InforCapital
Startup Fundraising

Blueprint raises $60M builds consumer clinical longevity platform

Blueprint raised $60M to expand supplements into a personalised longevity care service—diagnostics, prescriptions, delivery, AI support now

AM
Alvaro de la Maza

Partner at Aninver

Key Takeaways

  • Sector: Healthcare Healthtech & Medtech.
  • Geography: United States.

Analysis

Blueprint, the longevity venture led by entrepreneur Bryan Johnson, has closed a new financing round that will accelerate its shift from a retail supplements line into a comprehensive, consumer-facing longevity service. The raise totals $60 million and brings a roster of high-profile individual backers, underscoring how anti-ageing science is moving into mainstream wellness.

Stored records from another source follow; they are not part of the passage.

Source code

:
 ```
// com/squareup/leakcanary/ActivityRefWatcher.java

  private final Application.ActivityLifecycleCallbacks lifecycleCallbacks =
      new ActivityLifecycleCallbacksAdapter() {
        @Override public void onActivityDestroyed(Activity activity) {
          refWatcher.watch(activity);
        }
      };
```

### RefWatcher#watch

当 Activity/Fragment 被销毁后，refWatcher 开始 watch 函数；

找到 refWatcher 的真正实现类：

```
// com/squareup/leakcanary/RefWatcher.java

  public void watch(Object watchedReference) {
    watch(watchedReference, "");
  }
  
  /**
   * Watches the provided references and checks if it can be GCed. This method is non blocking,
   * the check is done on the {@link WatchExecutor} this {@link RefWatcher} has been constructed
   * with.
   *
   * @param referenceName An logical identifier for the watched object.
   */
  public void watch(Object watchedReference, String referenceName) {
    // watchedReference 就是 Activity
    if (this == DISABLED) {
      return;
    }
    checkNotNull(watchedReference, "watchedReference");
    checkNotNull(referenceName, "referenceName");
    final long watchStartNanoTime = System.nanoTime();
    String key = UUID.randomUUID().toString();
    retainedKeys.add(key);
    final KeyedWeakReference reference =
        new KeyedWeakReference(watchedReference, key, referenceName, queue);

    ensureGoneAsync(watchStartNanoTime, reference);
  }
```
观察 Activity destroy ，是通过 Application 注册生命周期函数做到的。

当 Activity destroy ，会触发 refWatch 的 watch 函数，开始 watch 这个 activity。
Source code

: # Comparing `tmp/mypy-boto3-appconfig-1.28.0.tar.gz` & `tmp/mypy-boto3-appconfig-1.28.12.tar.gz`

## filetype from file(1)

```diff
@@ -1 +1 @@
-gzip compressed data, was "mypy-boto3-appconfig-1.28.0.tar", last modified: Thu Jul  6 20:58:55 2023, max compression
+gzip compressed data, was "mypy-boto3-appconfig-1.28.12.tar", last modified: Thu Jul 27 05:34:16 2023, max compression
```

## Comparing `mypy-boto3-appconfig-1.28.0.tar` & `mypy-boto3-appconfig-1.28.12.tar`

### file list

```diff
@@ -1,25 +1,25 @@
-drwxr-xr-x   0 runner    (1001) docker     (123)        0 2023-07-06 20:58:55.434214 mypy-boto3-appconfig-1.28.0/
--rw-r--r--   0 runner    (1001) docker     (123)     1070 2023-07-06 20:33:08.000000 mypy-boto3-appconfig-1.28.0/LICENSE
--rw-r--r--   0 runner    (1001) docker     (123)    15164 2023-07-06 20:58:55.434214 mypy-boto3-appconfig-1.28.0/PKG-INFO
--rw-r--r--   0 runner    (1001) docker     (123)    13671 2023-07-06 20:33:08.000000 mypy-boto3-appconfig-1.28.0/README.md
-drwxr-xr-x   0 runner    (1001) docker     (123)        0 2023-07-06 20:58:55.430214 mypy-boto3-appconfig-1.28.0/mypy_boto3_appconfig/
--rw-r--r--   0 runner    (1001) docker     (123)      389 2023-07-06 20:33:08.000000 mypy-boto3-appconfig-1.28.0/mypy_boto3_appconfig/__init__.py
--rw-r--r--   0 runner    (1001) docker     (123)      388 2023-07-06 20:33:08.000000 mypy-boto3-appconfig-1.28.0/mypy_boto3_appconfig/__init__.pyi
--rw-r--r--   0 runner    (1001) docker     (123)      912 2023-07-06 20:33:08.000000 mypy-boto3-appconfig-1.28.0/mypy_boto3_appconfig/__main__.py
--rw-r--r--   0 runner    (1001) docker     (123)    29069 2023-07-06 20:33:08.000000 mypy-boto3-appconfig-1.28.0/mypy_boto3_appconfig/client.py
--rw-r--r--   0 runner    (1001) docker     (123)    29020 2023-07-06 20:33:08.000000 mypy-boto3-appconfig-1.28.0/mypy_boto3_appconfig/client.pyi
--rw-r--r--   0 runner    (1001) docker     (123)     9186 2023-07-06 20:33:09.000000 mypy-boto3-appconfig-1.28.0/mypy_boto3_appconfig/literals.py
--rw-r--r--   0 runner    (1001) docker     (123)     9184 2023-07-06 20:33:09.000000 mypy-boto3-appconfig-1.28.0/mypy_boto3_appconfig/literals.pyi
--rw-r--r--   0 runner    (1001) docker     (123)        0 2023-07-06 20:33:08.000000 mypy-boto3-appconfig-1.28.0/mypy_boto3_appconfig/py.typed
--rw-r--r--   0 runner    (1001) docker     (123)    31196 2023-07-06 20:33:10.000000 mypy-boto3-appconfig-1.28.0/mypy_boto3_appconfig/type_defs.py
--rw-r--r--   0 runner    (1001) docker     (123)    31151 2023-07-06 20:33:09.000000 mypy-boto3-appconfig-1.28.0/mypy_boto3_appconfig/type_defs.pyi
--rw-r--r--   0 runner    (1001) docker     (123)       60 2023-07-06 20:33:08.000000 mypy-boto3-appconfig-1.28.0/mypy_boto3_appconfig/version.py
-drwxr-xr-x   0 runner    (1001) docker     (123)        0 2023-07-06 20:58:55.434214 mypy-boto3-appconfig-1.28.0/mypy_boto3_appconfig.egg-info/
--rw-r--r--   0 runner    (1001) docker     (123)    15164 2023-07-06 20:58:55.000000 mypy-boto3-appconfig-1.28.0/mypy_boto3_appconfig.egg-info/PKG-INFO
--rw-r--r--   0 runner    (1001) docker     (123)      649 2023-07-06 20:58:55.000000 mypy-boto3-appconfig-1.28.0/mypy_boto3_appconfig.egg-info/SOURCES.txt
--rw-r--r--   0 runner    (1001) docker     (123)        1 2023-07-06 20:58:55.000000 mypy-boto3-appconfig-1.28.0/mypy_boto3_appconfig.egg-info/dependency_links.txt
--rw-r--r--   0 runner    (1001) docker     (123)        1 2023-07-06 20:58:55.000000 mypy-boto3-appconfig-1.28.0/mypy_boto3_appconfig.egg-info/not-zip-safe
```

Investors included high-profile backers such as Kim Kardashian, Naval Ravikant, Alex Hormozi, Ari Emanuel, and the Winklevoss twins

Johnson, best known for his public experiment with extreme health optimisation, announced the round on social media and positioned the capital as fuel to bundle clinical diagnostics with consumer products. Under the plan, Blueprint will broaden its current catalogue—already comprising olive oils and a marketed “longevity mix”—into a layered offering that combines blood testing, prescription access, nutrition, advanced therapies and an AI health companion.

The investor list is notable for its celebrity and founder mix: public figures and founders have taken stakes, signalling increasing cultural acceptance of longevity as a consumer category. That celebrity participation matters commercially; it helps brands win attention as the global anti-ageing and wellness markets remain competitive. Analysts estimate the broader anti-ageing market sits in the tens of billions of dollars with mid-single-digit to high-single-digit annual growth, while demand for personalised health services and at-home diagnostics is rising rapidly.

Operationally, Blueprint is hiring for a new phase. Johnson named Gyre Renwick as CEO — a leader with prior roles at Modern Health and stints in corporate healthcare teams — to guide the company through clinicalisation and scale. The move reflects a broader strategy: turn personalised protocols into deliverable products and services that meet regulatory and clinical standards, rather than remain purely aspirational supplements.

What Blueprint intends to sell is a hybrid: consumer convenience knit to clinical inputs. Customers could receive personalised supplement bundles, periodic biomarker panels, guidance on therapeutics such as GLP-1 agents where appropriate, and digital monitoring via an AI assistant. Turning that vision into a reproducible business will require investment in lab partnerships, telehealth infrastructure, prescriptions management and data systems — precisely where the new funding will be directed.